**Work required:** Return, in their exact form, the lines that lie between the start of the data below and the line containing "expression analysis of", with both ends included.

**Input data:**
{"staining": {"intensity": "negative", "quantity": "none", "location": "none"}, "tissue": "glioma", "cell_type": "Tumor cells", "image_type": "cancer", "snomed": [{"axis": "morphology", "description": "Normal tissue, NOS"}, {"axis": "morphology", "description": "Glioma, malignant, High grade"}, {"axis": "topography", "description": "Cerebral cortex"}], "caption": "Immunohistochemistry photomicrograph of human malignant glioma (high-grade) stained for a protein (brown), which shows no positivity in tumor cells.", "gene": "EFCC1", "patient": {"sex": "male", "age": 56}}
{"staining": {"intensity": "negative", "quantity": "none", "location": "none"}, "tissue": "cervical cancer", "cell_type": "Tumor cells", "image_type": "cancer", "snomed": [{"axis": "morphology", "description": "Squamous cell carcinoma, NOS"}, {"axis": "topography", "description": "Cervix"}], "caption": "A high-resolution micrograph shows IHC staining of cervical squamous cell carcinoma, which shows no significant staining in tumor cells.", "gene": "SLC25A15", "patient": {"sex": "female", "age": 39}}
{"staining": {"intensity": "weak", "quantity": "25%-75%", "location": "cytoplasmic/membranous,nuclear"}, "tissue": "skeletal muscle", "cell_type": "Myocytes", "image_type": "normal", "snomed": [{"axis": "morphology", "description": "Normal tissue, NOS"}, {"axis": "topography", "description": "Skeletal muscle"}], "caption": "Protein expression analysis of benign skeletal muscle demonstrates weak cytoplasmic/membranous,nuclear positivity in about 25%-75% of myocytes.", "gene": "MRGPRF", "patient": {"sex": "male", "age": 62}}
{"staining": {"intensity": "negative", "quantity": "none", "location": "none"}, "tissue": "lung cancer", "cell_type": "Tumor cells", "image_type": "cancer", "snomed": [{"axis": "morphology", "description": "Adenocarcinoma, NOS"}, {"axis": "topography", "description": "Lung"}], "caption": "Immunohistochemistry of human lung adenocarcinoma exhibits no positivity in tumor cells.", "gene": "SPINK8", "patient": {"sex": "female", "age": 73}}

**Exercise answer:**
{"staining": {"intensity": "negative", "quantity": "none", "location": "none"}, "tissue": "glioma", "cell_type": "Tumor cells", "image_type": "cancer", "snomed": [{"axis": "morphology", "description": "Normal tissue, NOS"}, {"axis": "morphology", "description": "Glioma, malignant, High grade"}, {"axis": "topography", "description": "Cerebral cortex"}], "caption": "Immunohistochemistry photomicrograph of human malignant glioma (high-grade) stained for a protein (brown), which shows no positivity in tumor cells.", "gene": "EFCC1", "patient": {"sex": "male", "age": 56}}
{"staining": {"intensity": "negative", "quantity": "none", "location": "none"}, "tissue": "cervical cancer", "cell_type": "Tumor cells", "image_type": "cancer", "snomed": [{"axis": "morphology", "description": "Squamous cell carcinoma, NOS"}, {"axis": "topography", "description": "Cervix"}], "caption": "A high-resolution micrograph shows IHC staining of cervical squamous cell carcinoma, which shows no significant staining in tumor cells.", "gene": "SLC25A15", "patient": {"sex": "female", "age": 39}}
{"staining": {"intensity": "weak", "quantity": "25%-75%", "location": "cytoplasmic/membranous,nuclear"}, "tissue": "skeletal muscle", "cell_type": "Myocytes", "image_type": "normal", "snomed": [{"axis": "morphology", "description": "Normal tissue, NOS"}, {"axis": "topography", "description": "Skeletal muscle"}], "caption": "Protein expression analysis of benign skeletal muscle demonstrates weak cytoplasmic/membranous,nuclear positivity in about 25%-75% of myocytes.", "gene": "MRGPRF", "patient": {"sex": "male", "age": 62}}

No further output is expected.